Factor 3: Sunlight Exposure & Vitamin D
The killing of pathogens — via phagocytosis and reactive oxygen species (ROS) production — is impaired when animals are not sufficiently exposed to daylight. Researchers believe a shortage in vitamin D synthesis from sunlight impair our natural immunity — phagocytosis and ROS production — against viruses.
“These data suggest short daylight as a contributing factor in the impairment of the innate immune responses in winter,” Moriyama said in a statement.
Factor 4: Host Antiviral or Interferon Immune Response
At lower temperature conditions, viruses — such as rhinovirus that causes the common cold — trigger fewer interferon production in the nasal cavity. Interferon is a type of immune cell that interferes with virus replication. This means that a cold environment could enable viruses to replicate more silently, without alerting the host immune system.
“Conversely, keeping the nose warm during the winter might boost antiviral innate resistance to the common cold virus,” Moriyama wrote.
Unknown Factor(s)
An intriguing phenomenon is that even in highly controlled animal experimental settings, influenza transmission (from the same virus stock) is more efficient if the experiment was conducted in winter than in summer.
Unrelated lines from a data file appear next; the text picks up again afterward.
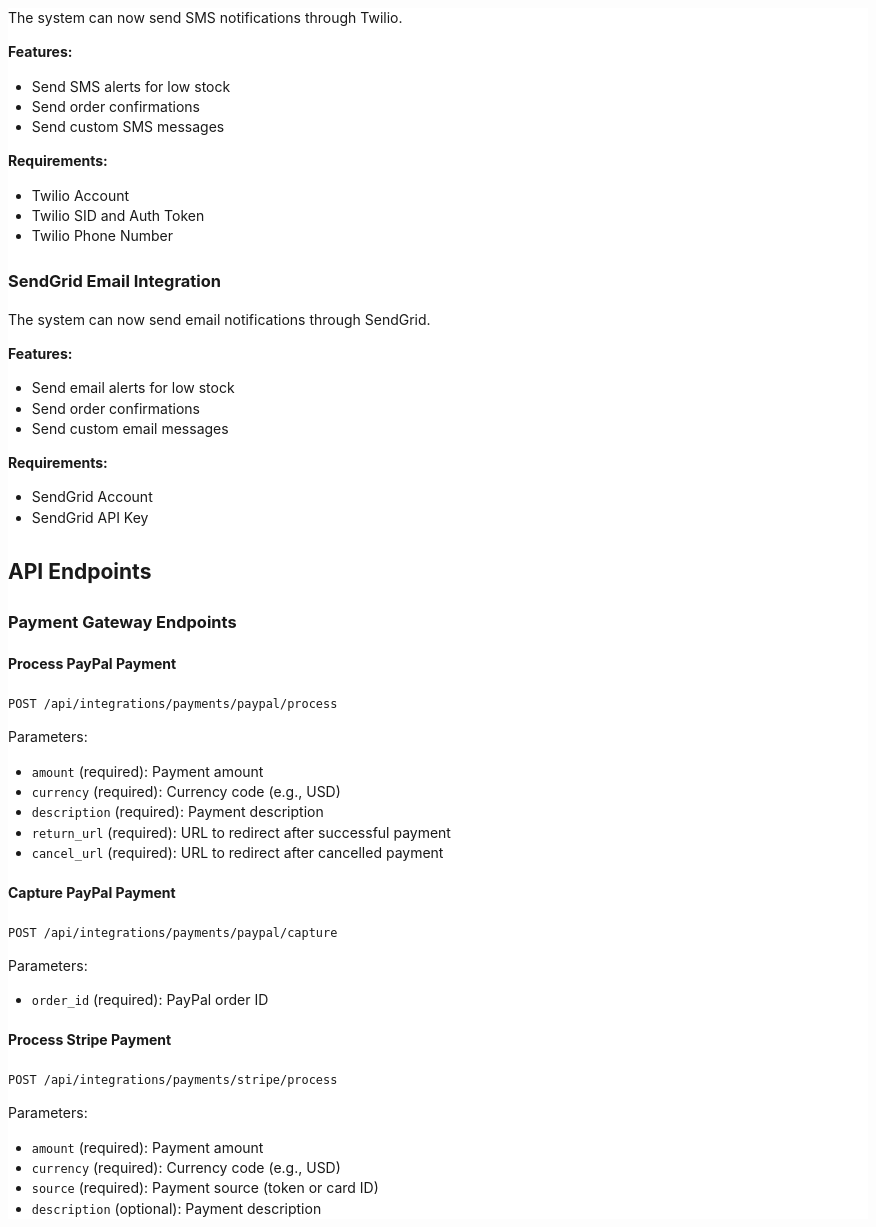 The system can now send SMS notifications through Twilio.

**Features:**
- Send SMS alerts for low stock
- Send order confirmations
- Send custom SMS messages

**Requirements:**
- Twilio Account
- Twilio SID and Auth Token
- Twilio Phone Number

### SendGrid Email Integration

The system can now send email notifications through SendGrid.

**Features:**
- Send email alerts for low stock
- Send order confirmations
- Send custom email messages

**Requirements:**
- SendGrid Account
- SendGrid API Key

## API Endpoints

### Payment Gateway Endpoints

#### Process PayPal Payment
```
POST /api/integrations/payments/paypal/process
```
Parameters:
- `amount` (required): Payment amount
- `currency` (required): Currency code (e.g., USD)
- `description` (required): Payment description
- `return_url` (required): URL to redirect after successful payment
- `cancel_url` (required): URL to redirect after cancelled payment

#### Capture PayPal Payment
```
POST /api/integrations/payments/paypal/capture
```
Parameters:
- `order_id` (required): PayPal order ID

#### Process Stripe Payment
```
POST /api/integrations/payments/stripe/process
```
Parameters:
- `amount` (required): Payment amount
- `currency` (required): Currency code (e.g., USD)
- `source` (required): Payment source (token or card ID)
- `description` (optional): Payment description
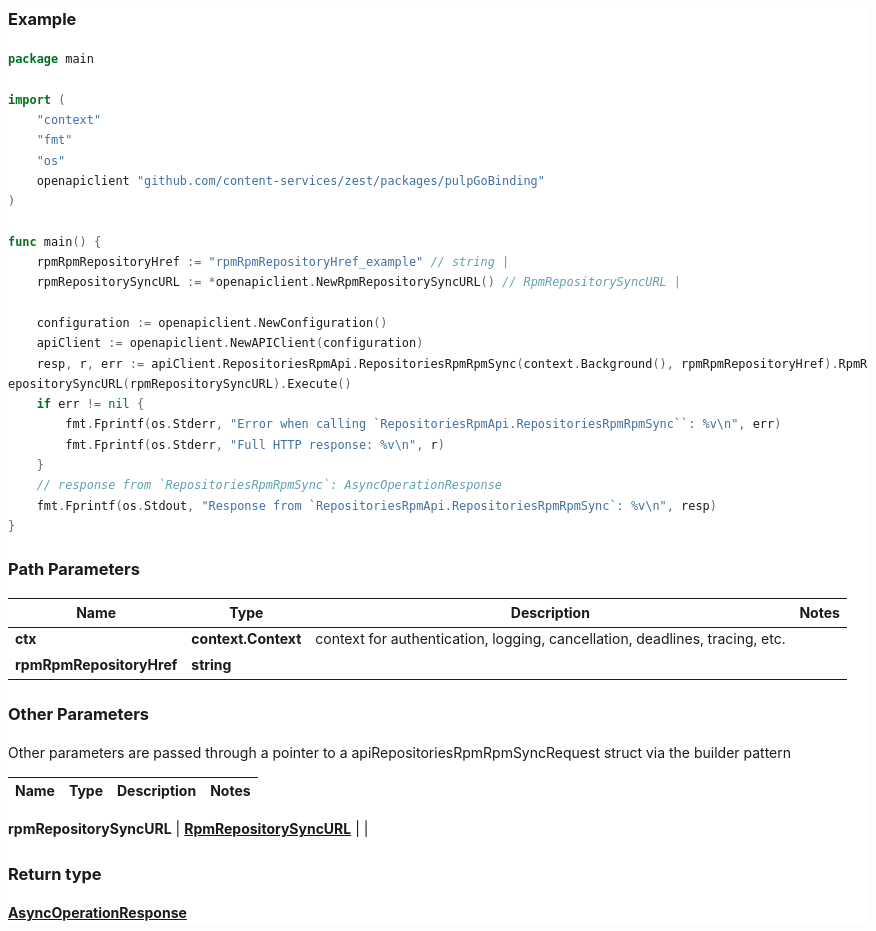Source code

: 

### Example

```go
package main

import (
    "context"
    "fmt"
    "os"
    openapiclient "github.com/content-services/zest/packages/pulpGoBinding"
)

func main() {
    rpmRpmRepositoryHref := "rpmRpmRepositoryHref_example" // string | 
    rpmRepositorySyncURL := *openapiclient.NewRpmRepositorySyncURL() // RpmRepositorySyncURL | 

    configuration := openapiclient.NewConfiguration()
    apiClient := openapiclient.NewAPIClient(configuration)
    resp, r, err := apiClient.RepositoriesRpmApi.RepositoriesRpmRpmSync(context.Background(), rpmRpmRepositoryHref).RpmRepositorySyncURL(rpmRepositorySyncURL).Execute()
    if err != nil {
        fmt.Fprintf(os.Stderr, "Error when calling `RepositoriesRpmApi.RepositoriesRpmRpmSync``: %v\n", err)
        fmt.Fprintf(os.Stderr, "Full HTTP response: %v\n", r)
    }
    // response from `RepositoriesRpmRpmSync`: AsyncOperationResponse
    fmt.Fprintf(os.Stdout, "Response from `RepositoriesRpmApi.RepositoriesRpmRpmSync`: %v\n", resp)
}
```

### Path Parameters


Name | Type | Description  | Notes
------------- | ------------- | ------------- | -------------
**ctx** | **context.Context** | context for authentication, logging, cancellation, deadlines, tracing, etc.
**rpmRpmRepositoryHref** | **string** |  | 

### Other Parameters

Other parameters are passed through a pointer to a apiRepositoriesRpmRpmSyncRequest struct via the builder pattern


Name | Type | Description  | Notes
------------- | ------------- | ------------- | -------------

 **rpmRepositorySyncURL** | [**RpmRepositorySyncURL**](RpmRepositorySyncURL.md) |  | 

### Return type

[**AsyncOperationResponse**](AsyncOperationResponse.md)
“Thus, in addition to temperature, lighting, and humidity, there may be other environmental factors controlled by the seasons that contribute to higher levels of influenza virus infections in the winter months,” Moriyama noted.
How Does This Relate to COVID-19?
“We speculate that the low humidity and temperature environment would promote the viability of SARS-CoV-2 in the droplets and impaired ciliary clearance and innate immune defense, for robust access to the deep lung tissue and rapid transmission between infected individuals,” Moriyama and her colleagues wrote.
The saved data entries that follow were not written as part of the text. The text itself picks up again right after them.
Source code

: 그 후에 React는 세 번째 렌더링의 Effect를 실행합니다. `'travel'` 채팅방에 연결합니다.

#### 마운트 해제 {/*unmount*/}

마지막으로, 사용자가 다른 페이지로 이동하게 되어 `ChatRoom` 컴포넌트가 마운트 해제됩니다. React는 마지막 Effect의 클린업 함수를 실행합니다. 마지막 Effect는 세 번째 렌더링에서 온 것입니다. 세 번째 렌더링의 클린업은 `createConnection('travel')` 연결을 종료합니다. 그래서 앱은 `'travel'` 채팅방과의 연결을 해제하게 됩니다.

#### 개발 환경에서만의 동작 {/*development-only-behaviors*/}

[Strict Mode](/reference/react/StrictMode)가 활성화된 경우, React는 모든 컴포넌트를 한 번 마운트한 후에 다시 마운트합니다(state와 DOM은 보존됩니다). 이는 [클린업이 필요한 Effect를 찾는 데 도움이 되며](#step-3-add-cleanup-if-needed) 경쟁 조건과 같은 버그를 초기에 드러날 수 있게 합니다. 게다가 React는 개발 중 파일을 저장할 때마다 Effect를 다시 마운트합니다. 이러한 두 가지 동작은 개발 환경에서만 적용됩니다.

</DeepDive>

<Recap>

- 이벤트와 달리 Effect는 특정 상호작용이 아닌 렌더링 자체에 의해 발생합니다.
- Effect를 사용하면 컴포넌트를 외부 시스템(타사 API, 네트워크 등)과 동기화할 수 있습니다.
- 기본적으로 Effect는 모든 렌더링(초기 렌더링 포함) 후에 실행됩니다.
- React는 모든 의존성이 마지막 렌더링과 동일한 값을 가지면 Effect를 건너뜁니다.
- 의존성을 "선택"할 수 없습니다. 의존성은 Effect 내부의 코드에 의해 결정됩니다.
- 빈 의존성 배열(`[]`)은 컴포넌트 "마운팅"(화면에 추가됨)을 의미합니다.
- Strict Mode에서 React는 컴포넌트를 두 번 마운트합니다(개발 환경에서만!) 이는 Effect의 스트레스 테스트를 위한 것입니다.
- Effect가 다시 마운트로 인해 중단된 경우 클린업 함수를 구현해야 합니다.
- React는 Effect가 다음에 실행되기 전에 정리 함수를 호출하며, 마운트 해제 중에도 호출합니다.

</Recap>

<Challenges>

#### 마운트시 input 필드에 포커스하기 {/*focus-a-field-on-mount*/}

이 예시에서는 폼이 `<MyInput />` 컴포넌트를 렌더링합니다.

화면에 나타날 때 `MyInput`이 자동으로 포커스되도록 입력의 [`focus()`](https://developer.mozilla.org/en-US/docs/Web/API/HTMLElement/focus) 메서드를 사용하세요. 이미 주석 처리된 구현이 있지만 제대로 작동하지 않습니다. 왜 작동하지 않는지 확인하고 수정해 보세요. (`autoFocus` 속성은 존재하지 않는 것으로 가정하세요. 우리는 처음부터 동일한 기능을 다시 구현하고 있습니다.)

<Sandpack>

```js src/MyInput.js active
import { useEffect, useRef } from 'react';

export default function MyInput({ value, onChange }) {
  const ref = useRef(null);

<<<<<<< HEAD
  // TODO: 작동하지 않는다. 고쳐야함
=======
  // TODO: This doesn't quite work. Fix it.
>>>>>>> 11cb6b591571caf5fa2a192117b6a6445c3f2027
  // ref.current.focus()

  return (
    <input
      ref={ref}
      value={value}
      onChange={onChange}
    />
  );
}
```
A study in the New England Journal of Medicine reported that “SARS-CoV-2 remained viable in aerosols throughout the duration of our experiment (3 hours).” Not to mention that a single cough can spread particles — that could carry SARS-CoV-2 virions — to surrounding vicinities in minutes, according to a supercomputer 3D simulation of a grocery store by researchers specializing in fluid dynamics, aerosol physics and virology at Finnish institutions.
“Someone infected by the coronavirus, can cough and walk away, but then leave behind extremely small aerosol particles carrying the coronavirus,” says Ville Vuorinen, assistant professor at Aalto University who is involved in the supercomputer simulation.
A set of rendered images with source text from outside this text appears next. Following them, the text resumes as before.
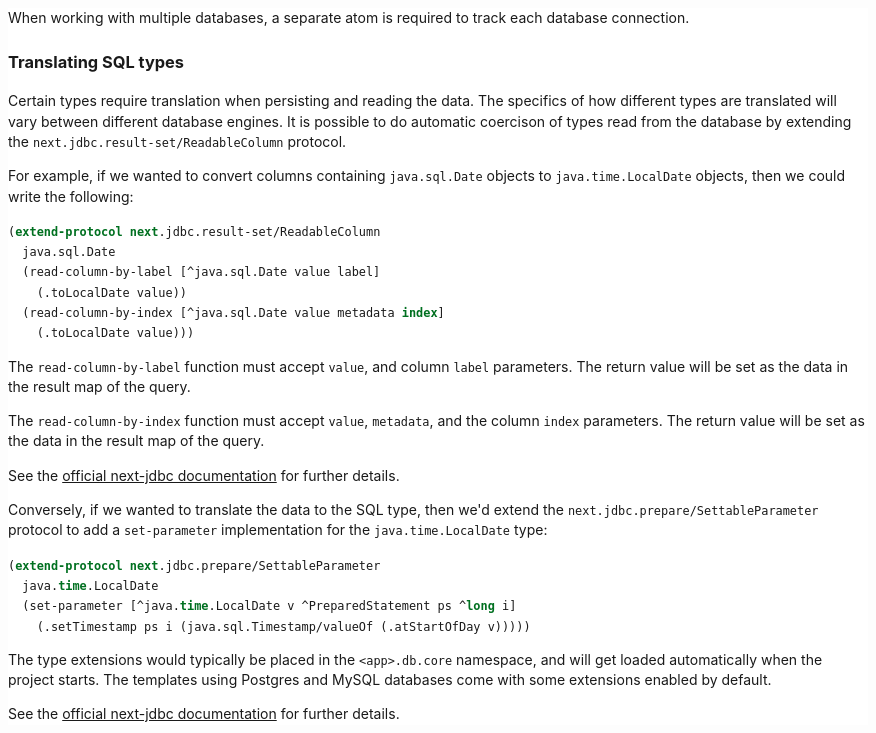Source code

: When working with multiple databases, a separate atom is required to track each database connection.

### Translating SQL types

Certain types require translation when persisting and reading the data.
The specifics of how different types are translated will vary between
different database engines. It is possible to do automatic coercison of
types read from the database by extending the `next.jdbc.result-set/ReadableColumn`
protocol.

For example, if we wanted to convert columns containing `java.sql.Date` objects to `java.time.LocalDate` objects, then
we could write the following:

```clojure
(extend-protocol next.jdbc.result-set/ReadableColumn
  java.sql.Date
  (read-column-by-label [^java.sql.Date value label]
    (.toLocalDate value))
  (read-column-by-index [^java.sql.Date value metadata index]
    (.toLocalDate value)))
```

The `read-column-by-label` function must accept `value`,
and column `label` parameters. The return value will
be set as the data in the result map of the query.

The `read-column-by-index` function must accept `value`,
`metadata`, and the column `index` parameters. The return value will
be set as the data in the result map of the query.

See the [official next-jdbc documentation](https://github.com/seancorfield/next-jdbc/blob/master/doc/result-set-builders.md)
for further details.

Conversely, if we wanted to translate the data to the SQL
type, then we'd extend the `next.jdbc.prepare/SettableParameter` protocol
to add a `set-parameter` implementation for the `java.time.LocalDate` type:

```clojure
(extend-protocol next.jdbc.prepare/SettableParameter
  java.time.LocalDate
  (set-parameter [^java.time.LocalDate v ^PreparedStatement ps ^long i]
    (.setTimestamp ps i (java.sql.Timestamp/valueOf (.atStartOfDay v)))))
```

The type extensions would typically be placed in the `<app>.db.core`
namespace, and will get loaded automatically when the project starts.
The templates using Postgres and MySQL databases come with some extensions
enabled by default.

See the [official next-jdbc documentation](https://github.com/seancorfield/next-jdbc/blob/master/doc/prepared-statements.md)
for further details.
But experts say that the simulation may not paint the complete picture. “Our risk of acquiring it and getting enough of that virus aerosol is completely unknown,” explains Kumi Smith, an assistant professor of epidemiology and community health at the University of Minnesota. The video “gives the impression that any shared airspace will lead to transmission,” but real-life demonstrations with SARS-CoV-2 have not been conducted, she said.
Dr. William Schaffner, a professor of preventative medicine and infectious diseases at Vanderbilt University Medical Center, commented that the Finnish supercomputer simulation is “reasonable,” but “if everybody did what the CDC recommended, that would address the issue.” The CDC has, indeed, started to emphasize the use of face masks more strongly this early April.
Moving on, Mike Ryan, a WHO Executive Director of Health Emergencies, told reporters recently that, “We still believe the main driver of this pandemic is symptomatic individuals coughing or sneezing or contaminating surfaces or contaminating other individuals.”
And Moriyama et al. have highlighted how conducive the winter environment is for the transmission of respiratory viruses. In winter times, the viability and transmission of winter viruses increase, while mucous clearance, sunlight exposure, and interferon antiviral response decrease.
Considering all these factors, no wonder SARS-CoV-2 has been spreading so successfully during the winter.
But Moriyama and her colleagues are also aware that COVID-19 has spread rather quickly in humid areas. “The precise relationship between temperature, humidity, and COVID-19 will become more evident as the Northern Hemisphere reaches the summer months,” they added.